Start of Exercise input

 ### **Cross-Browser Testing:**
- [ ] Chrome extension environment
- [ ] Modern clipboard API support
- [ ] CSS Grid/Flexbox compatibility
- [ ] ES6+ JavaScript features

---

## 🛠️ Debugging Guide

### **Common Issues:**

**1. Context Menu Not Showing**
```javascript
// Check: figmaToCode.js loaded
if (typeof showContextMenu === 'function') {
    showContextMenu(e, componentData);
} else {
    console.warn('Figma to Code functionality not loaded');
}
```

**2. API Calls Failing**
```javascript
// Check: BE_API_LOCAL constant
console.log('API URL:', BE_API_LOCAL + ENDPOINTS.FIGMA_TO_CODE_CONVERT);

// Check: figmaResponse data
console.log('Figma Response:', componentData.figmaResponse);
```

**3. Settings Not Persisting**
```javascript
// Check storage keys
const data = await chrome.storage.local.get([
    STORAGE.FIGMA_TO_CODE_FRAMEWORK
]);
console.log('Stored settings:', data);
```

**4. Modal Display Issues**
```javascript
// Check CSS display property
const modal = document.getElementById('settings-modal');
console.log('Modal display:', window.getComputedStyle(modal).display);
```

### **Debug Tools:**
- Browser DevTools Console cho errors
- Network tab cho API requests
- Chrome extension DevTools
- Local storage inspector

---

End of Exercise input
Start of Exercise input

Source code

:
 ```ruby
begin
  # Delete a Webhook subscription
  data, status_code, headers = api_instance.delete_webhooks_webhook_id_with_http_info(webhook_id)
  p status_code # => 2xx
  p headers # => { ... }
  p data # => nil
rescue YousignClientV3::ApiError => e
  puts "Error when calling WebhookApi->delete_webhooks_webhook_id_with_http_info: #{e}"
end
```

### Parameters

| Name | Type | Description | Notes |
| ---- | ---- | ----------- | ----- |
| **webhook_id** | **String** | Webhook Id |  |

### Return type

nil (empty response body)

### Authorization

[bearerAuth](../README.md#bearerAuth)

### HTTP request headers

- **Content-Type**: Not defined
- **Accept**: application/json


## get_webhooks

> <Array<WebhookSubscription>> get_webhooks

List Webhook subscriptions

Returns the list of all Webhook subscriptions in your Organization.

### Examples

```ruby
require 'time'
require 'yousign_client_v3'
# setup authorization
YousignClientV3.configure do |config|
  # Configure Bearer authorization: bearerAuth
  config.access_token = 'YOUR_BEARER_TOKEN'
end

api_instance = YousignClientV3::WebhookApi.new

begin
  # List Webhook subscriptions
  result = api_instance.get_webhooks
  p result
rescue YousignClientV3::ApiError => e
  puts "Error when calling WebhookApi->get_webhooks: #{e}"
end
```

End of Exercise input

**The task**
In the entries above, find each line containing the string "loaded" and copy it.

**Written answer**
// Check: figmaToCode.js loaded
    console.warn('Figma to Code functionality not loaded');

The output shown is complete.